Is The Cheesecake Factory The Worst Trend of the Decade? – Not According to Customers, Stock Price

I recently read a piece on the 10 worst dining trends of the last decade where David Chang, famed chef of the Momofuku Noodle Bar in NYC, declared The Cheesecake Factory the worst.  Well David, this graph of the CAKE ticker symbol performance over the past year begs to differ (nearly 3x increase over last 12 months)

I’ve gushed about my love of The Cheesecake Factory before (Sorry Chef Chang) and I have a new found appreciation for how they operate.  In spite of the terrible economic environment for casual dining restaurants, The Cheesecake Factory continues to outperform the likes of Applebee’s and Chili’s yet The Cheesecake Factory is in the higher end of the casual dining spectrum.  The average menu price is also more than Applebee’s or Chili’s.  How does the team at Cheesecake Factory do it?  Here are the three methods they use to deliver value and drive business results at the same time.  They will work for your business too:

1. Pay attention to competitors and out innovate them.  In March, several restaurants offered cheap eats to increase foot traffic and sales.  The Cheesecake Factory was one of the few that succeeded in driving sales.  Instead of discounting existing entrees with a 2 for $20 style promotion, they launched a new menu called “snacks and small plates” that was designed to be combined to create an entire meal.  This tapas-like menu had been in the works for prior to the economic downturn according to company CMO Mark Mears.

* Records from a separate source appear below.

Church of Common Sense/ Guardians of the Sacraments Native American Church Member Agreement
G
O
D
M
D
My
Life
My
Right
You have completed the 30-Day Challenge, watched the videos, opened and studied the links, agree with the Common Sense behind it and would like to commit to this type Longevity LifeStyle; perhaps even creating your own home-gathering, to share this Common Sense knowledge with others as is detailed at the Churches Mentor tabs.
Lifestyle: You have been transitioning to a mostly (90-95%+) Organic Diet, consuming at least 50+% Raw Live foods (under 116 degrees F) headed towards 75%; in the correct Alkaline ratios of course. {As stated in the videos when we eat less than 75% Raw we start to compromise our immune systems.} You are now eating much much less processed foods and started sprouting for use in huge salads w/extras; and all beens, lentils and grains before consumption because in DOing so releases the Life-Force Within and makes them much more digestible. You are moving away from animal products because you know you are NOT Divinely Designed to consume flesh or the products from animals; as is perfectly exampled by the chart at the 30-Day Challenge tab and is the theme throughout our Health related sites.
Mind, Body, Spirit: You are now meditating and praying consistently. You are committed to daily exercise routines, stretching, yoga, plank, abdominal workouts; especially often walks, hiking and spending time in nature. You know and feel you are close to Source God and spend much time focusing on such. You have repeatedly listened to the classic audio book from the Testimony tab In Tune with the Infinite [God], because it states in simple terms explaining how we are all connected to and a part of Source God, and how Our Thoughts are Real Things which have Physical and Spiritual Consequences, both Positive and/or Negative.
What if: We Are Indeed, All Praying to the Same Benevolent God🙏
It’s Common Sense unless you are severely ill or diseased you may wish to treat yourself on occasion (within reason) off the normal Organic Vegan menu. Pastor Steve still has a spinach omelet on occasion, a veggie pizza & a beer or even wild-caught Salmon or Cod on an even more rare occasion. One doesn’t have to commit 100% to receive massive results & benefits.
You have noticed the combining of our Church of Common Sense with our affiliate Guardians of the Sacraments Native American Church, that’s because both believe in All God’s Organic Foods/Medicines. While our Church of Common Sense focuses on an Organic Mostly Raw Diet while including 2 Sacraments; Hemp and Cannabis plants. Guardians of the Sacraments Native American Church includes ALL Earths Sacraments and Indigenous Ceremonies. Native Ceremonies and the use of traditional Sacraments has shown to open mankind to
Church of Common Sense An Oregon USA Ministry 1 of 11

2.  Offer customer choice without damaging the brand.  The Cheesecake Factory approach to providing consumer value enhanced the existing brand.  They created a new set of items that appealed to budget conscious consumers without cannibalizing sales from existing entrees.  The Cheesecake Factory experienced an increase in the average check size after introducing snacks and small plates as consumers spent more on drinks and of course cheesecake to accompany their “value meals.”  This is one of the reasons that Cheesecake Factory enjoys an impressive $10 million in revenue per location.

3.  Leverage social media to offer value while building loyalty.  The Cheesecake Factory is promoting Twitter and Facebook to build connections with its fans.  This helps to reduce customer acquisition costs by using loyal Cheesecake Factory fans to promote Cheesecake Factory messages.  During Cheesecake Factory’s “12 Days of Cheesecake”, they were able to increase the follower base from 2500 to 5000 in the space of a few weeks through a retweet contest.   While Cheesecake Factory’s Twitter efforts are just beginning, they have invested in Facebook over 250K Facebook fans.

To get 2010 off to a great start, take a page out of The Cheesecake Factory recipe book for success.

  • See what what your competitors are doing and do it better
  • Make sure what you do to match your competitors efforts to meet customer demand fits your brand and delivers bottom-line results
  • Experiment with social media to lower your customer acquisition costs and build customer loyalty by giving your customers something in return for delivering your message

Happy New Year.  Have a piece of cheesecake!!!